4. Weniger Staat – Mehr Wettbewerb
Scheinselbständigkeiten von Unternehmen der Gebietskörperschaften in privater Rechtsform sind aufzulösen. Diese Unternehmen sollten als Fiskalvermögen behandelt werden. Diese Gesellschaften müssen sich ohne Vorteilsnahme und personelle Verflechtungen mit der öffentlichen Hand gleichbehandelt dem Markt stellen. Wir fordern eine Privatisierungswelle von Beteiligungen der öffentlichen Hand zur Konsolidierung der Haushalte und zur Förderung von Investitionen. Die Rationalisierungen der öffentlichen Verwaltungen müssen sich auf die Kernkompetenzen bei der Wahrung hoheitlicher Aufgaben in der Daseinsfürsorge ausrichten. Verschlankung allein durch personelle Reduzierung gefährdet den Verbraucherschutz.

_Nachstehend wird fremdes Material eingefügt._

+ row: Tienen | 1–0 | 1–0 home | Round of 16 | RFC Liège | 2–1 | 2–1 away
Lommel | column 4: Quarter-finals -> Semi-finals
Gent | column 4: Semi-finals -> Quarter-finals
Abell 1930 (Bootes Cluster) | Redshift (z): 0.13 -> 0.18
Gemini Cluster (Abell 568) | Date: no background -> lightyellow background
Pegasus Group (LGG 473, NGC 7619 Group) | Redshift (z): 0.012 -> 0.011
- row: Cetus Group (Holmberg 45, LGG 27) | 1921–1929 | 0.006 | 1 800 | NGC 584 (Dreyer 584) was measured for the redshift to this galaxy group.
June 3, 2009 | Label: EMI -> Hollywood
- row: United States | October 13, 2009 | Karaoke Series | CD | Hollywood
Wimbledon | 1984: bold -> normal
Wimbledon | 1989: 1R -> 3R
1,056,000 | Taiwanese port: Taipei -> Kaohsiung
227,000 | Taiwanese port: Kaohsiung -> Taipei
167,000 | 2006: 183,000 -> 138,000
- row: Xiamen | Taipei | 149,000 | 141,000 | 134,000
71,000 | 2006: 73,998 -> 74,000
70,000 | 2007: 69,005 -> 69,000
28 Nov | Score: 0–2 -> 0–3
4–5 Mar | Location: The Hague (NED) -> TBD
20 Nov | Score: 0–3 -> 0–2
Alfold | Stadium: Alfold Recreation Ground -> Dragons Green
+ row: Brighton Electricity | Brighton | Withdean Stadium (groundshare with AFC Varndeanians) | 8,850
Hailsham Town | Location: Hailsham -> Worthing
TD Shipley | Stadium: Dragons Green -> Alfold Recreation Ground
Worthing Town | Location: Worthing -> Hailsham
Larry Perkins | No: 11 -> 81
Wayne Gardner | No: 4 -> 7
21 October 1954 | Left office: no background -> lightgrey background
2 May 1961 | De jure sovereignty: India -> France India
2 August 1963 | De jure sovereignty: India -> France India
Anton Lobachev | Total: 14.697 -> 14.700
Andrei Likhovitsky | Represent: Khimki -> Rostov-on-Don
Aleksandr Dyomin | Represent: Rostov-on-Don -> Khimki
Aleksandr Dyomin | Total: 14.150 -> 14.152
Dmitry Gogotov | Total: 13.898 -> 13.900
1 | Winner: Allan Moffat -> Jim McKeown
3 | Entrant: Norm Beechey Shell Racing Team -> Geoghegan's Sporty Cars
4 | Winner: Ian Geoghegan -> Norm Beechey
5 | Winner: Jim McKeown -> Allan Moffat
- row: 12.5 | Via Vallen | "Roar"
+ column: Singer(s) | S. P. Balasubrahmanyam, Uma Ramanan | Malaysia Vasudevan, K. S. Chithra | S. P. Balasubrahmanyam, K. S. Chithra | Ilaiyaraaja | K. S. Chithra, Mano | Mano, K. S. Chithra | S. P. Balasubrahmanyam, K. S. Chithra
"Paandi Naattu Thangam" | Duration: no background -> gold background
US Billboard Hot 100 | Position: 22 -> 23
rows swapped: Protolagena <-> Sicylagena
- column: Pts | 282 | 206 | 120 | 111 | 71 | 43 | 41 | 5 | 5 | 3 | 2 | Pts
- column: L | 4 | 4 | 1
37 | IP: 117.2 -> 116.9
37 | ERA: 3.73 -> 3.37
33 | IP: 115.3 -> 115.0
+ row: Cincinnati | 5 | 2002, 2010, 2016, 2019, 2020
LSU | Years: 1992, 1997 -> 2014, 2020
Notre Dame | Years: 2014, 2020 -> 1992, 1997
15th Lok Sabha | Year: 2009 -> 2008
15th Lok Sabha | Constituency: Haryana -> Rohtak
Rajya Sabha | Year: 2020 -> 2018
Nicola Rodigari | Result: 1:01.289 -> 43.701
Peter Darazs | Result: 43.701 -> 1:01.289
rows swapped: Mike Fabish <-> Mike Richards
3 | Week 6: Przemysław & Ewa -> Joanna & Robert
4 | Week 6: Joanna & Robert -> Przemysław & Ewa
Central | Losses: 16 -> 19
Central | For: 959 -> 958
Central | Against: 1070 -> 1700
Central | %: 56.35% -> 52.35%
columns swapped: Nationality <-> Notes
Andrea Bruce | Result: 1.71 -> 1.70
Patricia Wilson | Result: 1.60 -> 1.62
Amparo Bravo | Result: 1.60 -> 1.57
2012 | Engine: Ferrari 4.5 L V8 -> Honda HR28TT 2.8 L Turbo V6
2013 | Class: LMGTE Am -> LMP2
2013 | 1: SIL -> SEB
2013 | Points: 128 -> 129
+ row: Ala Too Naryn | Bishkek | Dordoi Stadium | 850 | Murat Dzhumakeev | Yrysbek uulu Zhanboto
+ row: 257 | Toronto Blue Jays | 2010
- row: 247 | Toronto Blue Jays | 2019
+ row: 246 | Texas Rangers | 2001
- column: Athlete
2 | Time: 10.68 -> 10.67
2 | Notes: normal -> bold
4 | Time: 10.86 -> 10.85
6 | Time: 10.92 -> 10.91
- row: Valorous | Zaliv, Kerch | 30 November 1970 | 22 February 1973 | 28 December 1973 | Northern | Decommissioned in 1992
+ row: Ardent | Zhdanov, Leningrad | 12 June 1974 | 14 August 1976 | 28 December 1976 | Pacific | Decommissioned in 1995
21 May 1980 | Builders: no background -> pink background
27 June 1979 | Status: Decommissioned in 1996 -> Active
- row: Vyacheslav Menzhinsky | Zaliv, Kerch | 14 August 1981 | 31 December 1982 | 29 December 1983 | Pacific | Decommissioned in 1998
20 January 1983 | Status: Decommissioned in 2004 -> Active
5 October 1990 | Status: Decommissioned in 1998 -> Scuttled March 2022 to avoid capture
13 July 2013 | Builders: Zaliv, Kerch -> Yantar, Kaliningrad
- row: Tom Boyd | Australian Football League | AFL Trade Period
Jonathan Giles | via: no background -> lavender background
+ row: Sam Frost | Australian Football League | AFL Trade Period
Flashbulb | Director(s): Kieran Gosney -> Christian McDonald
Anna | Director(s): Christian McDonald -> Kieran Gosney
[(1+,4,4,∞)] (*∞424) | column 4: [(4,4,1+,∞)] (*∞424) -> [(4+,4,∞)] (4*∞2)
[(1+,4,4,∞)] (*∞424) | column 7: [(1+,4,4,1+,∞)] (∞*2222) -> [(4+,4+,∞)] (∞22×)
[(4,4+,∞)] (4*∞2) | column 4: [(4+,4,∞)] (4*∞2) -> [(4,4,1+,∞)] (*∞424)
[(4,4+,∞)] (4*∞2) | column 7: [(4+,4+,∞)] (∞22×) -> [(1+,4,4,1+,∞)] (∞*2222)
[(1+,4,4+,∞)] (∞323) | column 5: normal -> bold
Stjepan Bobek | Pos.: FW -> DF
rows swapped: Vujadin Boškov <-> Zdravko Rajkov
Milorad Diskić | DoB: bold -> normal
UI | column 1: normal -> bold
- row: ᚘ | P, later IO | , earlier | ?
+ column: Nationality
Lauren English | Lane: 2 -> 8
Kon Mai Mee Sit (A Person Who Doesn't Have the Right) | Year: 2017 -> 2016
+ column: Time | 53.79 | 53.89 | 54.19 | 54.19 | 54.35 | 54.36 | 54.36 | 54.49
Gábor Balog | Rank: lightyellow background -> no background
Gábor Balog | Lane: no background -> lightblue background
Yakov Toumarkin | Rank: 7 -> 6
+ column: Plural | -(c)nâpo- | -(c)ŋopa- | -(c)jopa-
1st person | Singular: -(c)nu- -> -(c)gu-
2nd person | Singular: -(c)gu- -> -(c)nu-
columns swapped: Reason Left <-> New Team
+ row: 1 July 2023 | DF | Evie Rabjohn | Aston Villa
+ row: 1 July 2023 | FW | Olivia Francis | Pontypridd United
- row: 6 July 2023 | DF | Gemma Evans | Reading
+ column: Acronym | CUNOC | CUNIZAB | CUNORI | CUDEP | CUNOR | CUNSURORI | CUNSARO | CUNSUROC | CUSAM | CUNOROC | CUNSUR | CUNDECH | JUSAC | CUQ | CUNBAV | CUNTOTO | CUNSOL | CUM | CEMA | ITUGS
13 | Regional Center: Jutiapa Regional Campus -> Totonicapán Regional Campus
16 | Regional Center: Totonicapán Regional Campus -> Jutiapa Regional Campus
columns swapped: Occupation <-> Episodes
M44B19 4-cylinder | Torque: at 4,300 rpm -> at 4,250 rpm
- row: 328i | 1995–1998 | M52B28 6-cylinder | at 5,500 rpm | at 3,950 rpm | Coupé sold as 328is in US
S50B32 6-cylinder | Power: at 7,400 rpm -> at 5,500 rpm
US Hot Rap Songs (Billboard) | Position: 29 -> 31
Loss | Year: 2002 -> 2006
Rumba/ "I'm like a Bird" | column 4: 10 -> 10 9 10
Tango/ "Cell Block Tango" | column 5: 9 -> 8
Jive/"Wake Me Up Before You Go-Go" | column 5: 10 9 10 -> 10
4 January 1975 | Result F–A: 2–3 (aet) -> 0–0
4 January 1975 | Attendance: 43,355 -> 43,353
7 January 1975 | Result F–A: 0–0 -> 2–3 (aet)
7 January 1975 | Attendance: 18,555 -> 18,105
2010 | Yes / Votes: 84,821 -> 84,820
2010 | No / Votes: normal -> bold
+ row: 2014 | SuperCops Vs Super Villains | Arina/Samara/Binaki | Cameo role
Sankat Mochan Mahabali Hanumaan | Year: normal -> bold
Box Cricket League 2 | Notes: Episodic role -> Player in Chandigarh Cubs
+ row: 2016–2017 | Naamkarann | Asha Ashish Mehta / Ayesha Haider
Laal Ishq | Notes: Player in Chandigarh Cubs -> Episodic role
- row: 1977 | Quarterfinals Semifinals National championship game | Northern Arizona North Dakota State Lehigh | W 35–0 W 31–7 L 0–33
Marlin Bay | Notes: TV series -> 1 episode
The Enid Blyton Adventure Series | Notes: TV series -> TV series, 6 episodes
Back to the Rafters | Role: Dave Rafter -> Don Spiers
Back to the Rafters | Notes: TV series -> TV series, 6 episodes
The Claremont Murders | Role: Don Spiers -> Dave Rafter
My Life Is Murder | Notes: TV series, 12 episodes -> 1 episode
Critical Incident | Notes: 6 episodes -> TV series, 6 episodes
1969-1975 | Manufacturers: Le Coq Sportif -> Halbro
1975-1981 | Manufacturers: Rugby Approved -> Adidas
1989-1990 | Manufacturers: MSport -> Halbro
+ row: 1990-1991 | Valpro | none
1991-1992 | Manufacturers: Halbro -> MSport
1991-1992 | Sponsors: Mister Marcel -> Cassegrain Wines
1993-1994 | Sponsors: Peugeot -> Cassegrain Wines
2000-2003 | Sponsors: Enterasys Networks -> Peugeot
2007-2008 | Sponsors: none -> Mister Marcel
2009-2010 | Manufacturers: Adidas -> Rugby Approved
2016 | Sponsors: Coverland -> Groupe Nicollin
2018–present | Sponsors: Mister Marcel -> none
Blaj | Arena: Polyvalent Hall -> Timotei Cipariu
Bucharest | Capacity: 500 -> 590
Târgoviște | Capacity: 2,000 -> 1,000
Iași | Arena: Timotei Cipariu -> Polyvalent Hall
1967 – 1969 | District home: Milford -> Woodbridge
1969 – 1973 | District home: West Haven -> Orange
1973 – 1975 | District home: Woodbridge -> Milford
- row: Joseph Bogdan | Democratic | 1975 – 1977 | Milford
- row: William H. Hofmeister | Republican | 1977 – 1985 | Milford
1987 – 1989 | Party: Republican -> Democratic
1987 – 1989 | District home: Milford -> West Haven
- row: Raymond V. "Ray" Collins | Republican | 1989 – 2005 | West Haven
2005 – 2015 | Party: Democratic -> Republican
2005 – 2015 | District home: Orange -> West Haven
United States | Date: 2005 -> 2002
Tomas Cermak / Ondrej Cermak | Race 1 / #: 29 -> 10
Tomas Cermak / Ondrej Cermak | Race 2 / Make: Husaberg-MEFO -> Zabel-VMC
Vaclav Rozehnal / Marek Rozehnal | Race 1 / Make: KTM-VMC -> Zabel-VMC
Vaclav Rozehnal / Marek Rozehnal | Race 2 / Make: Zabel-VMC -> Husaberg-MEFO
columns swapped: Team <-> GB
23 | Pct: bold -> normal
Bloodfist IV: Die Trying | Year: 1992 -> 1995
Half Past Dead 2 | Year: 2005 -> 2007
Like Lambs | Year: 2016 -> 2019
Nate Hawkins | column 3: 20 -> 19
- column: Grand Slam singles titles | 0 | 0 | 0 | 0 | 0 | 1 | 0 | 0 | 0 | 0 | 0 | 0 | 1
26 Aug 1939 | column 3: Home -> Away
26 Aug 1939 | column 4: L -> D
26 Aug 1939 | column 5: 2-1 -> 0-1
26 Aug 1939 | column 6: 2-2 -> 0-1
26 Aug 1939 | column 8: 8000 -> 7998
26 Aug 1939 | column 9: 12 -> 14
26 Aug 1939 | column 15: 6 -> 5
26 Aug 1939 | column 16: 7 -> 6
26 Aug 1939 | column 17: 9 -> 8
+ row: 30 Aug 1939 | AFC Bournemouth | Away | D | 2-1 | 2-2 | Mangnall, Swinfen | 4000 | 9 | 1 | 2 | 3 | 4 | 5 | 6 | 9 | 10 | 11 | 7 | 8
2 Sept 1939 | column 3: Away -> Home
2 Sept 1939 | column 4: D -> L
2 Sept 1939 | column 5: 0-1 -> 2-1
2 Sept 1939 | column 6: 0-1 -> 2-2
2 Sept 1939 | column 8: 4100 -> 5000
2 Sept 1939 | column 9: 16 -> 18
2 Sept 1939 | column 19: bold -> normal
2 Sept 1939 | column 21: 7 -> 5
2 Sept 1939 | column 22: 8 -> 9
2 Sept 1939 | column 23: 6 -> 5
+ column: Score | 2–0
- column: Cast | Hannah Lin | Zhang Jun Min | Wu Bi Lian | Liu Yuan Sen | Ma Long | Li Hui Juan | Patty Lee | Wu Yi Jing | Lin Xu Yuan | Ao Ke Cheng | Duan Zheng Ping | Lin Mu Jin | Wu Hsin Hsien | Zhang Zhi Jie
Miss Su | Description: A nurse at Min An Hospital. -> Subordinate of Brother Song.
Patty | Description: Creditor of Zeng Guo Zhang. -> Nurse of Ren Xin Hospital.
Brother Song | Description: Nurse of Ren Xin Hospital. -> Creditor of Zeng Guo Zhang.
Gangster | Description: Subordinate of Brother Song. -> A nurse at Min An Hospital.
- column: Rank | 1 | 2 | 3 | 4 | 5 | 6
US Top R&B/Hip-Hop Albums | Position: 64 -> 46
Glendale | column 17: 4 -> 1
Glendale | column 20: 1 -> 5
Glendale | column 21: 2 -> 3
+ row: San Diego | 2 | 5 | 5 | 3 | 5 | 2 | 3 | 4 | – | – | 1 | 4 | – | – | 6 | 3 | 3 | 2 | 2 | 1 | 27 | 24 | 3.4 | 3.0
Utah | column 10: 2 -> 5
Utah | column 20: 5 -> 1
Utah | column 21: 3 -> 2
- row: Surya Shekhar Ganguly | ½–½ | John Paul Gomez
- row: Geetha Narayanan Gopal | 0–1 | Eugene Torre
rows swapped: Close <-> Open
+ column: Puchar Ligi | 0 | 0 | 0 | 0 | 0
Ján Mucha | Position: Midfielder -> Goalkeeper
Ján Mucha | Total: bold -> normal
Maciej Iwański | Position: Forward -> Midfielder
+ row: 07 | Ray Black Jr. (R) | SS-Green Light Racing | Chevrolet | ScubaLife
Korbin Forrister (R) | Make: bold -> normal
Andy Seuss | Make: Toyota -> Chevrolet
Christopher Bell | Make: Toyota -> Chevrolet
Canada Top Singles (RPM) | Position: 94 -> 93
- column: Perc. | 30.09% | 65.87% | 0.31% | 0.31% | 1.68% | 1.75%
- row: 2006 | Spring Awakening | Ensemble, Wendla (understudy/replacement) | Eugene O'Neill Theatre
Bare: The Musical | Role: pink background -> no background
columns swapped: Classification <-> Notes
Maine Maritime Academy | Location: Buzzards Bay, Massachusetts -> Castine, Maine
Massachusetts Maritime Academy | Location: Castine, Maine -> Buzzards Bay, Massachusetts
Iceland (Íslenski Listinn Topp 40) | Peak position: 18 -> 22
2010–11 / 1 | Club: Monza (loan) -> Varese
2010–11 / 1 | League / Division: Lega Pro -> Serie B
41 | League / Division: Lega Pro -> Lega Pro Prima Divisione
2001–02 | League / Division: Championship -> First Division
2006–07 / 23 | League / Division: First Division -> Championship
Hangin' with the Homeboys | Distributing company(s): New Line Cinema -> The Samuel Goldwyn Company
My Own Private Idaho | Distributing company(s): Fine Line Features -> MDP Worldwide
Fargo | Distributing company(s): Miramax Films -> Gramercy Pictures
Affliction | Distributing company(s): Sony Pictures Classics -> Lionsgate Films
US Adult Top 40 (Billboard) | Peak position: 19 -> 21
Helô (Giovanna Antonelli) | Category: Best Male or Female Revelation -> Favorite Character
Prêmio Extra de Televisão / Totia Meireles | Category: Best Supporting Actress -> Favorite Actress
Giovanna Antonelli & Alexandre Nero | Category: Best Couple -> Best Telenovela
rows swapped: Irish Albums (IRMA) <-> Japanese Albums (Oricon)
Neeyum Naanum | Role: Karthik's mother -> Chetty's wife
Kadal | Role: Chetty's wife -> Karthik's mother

5. Bauverwaltungen und Planungsämter als Vertreter der öffentlichen Hand
Wir fordern die Besetzung entsprechender Personalstellen in den Bauverwaltungen mit Architekten und Stadtplanern, um Kompetenzen zu sichern und zu verbessern. Die Verwaltungen sind als Interessenvertreter des Bauherren zu erhalten und zu qualifizieren. Privatisierte Bauverwaltungen dürfen nicht als Wettbewerber in der Planung und Überwachung am Markt tätig sein.
6. Wohnungs- und Städtebau, Stadtumbau Ost
Der Stadtumbau Ost ist durch eine 20 %ige steuerliche Abschreibung über einen Zeitraum von 5 Jahren für Aufwendungen in der Sanierung, Modernisierung und bei Ersatzneubauten in den Sanierungsgebieten sowie Innenstädten für selbstgenutztes bzw. vermietetes Eigentum zu fördern. Abriss, Aufwertung und Neubau von Wohnraum müssen gleichbehandelt förderfähig sein. Die Wohneigentumsförderung ist in den neuen Ländern aufgrund der finanziellen Ausstattung der Haushalte, des privaten Sparvolumens, höher zu fördern als in den alten Bundesländern.
Die Ankurbelung der Baukonjunktur in den neuen Ländern kann nur durch Steuervorteile gestärkt wer-den. Vorrang hat die Sicherung des Bestandes in den Innenstädten, deren Revitalisierung zur Wahrung der Lebensfähigkeit und des Stadtbildes der Kommunen. Stadtmarketing und Stadtimages sind zu unterstützen, um Tourismus zu fördern und Abwanderung zu verhindern.
Die Förderung im Wohnungs- und Städtebau ist auf die Kriterien der Nachhaltigkeit und Umweltverträg-lichkeit auszurichten.
7. Baukultur
Die Initiative Architektur und Baukultur des Bundes muss sich auch in Länderinitiativen widerspiegeln. Wir erwarten, dass aus der Bundesinitiative heraus eine Nationale Stiftung Baukultur gegründet wird, die über die föderalen Strukturen hinweg Baukultur-Stiftungen in den Bundesländern einbezieht bzw. unterstützt. Wir fordern, dass im Grundgesetz der Bundesrepublik Deutschland neben dem Schutz des Menschen und der Tiere, der Schutz der gesunden Umwelt verankert wird.